● **RECORDS TO USE**
━━━━━━━━━━━━━━━━━━━━
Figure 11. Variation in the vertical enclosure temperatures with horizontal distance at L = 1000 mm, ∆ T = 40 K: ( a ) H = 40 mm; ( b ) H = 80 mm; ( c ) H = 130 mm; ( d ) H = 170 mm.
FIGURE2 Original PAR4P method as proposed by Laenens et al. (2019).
━━━━━━━━━━━━━━━━━━━━
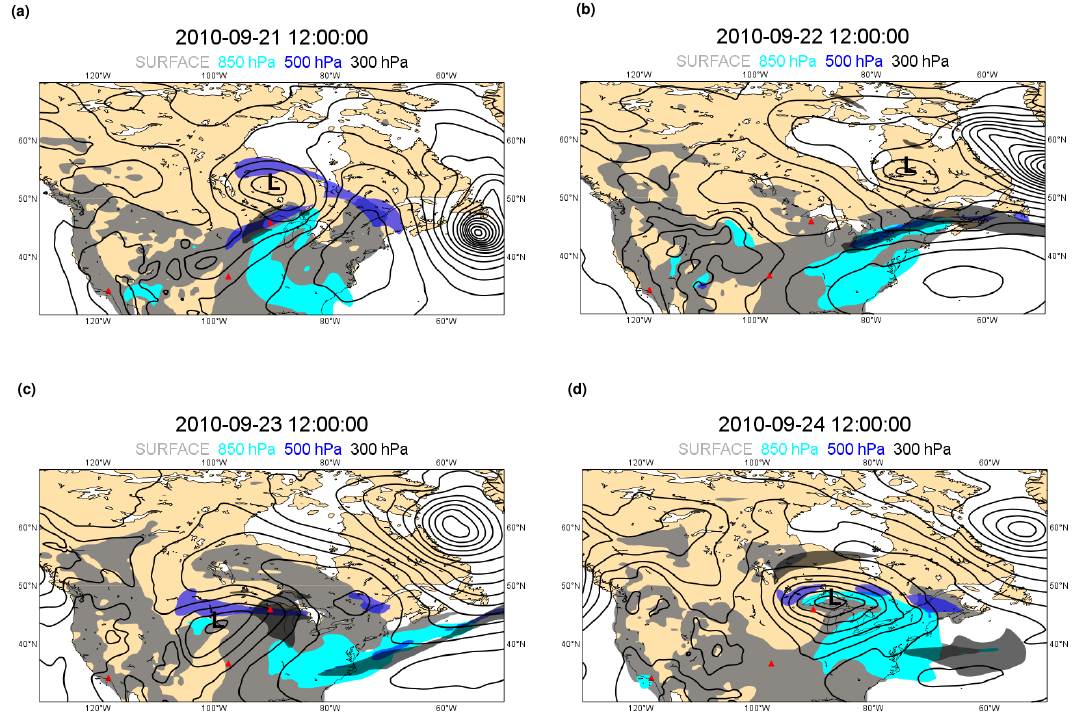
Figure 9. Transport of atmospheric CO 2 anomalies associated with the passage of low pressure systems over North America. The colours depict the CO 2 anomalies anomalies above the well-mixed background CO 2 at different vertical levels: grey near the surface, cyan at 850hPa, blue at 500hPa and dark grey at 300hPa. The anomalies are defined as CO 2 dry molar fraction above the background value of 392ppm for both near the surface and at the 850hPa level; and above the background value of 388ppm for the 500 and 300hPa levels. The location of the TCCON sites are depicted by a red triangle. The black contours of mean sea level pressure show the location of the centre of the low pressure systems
━━━━━━━━━━━━━━━━━━━━
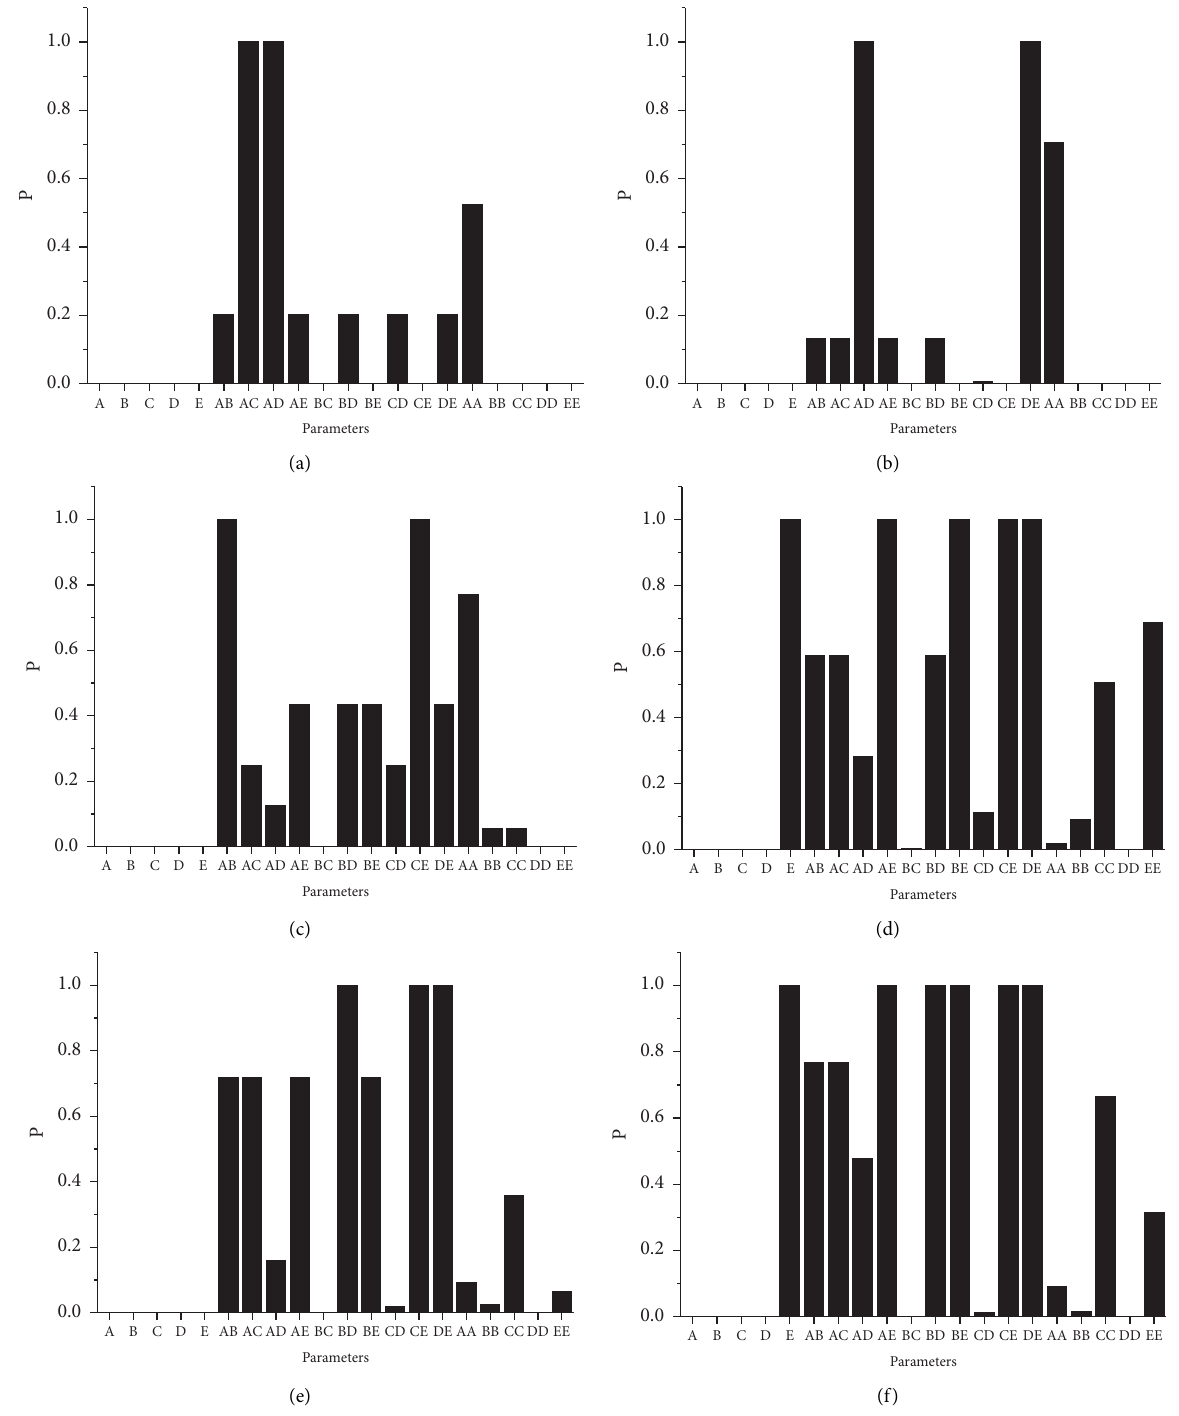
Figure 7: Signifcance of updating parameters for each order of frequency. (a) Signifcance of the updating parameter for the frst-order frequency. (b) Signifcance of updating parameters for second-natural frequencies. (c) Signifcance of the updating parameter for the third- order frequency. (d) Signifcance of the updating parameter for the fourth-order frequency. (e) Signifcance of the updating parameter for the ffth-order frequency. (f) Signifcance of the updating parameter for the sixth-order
━━━━━━━━━━━━━━━━━━━━
● **TASK DESCRIPTION**
The stretch of entries above that starts with the line containing "Figure 11. Variation" and goes on through the line containing "FIGURE2 Original PAR4P" is to be transcribed exactly, and no other line is to be transcribed.

● **RESPONSE BELOW**
Figure 11. Variation in the vertical enclosure temperatures with horizontal distance at L = 1000 mm, ∆ T = 40 K: ( a ) H = 40 mm; ( b ) H = 80 mm; ( c ) H = 130 mm; ( d ) H = 170 mm.
FIGURE2 Original PAR4P method as proposed by Laenens et al. (2019).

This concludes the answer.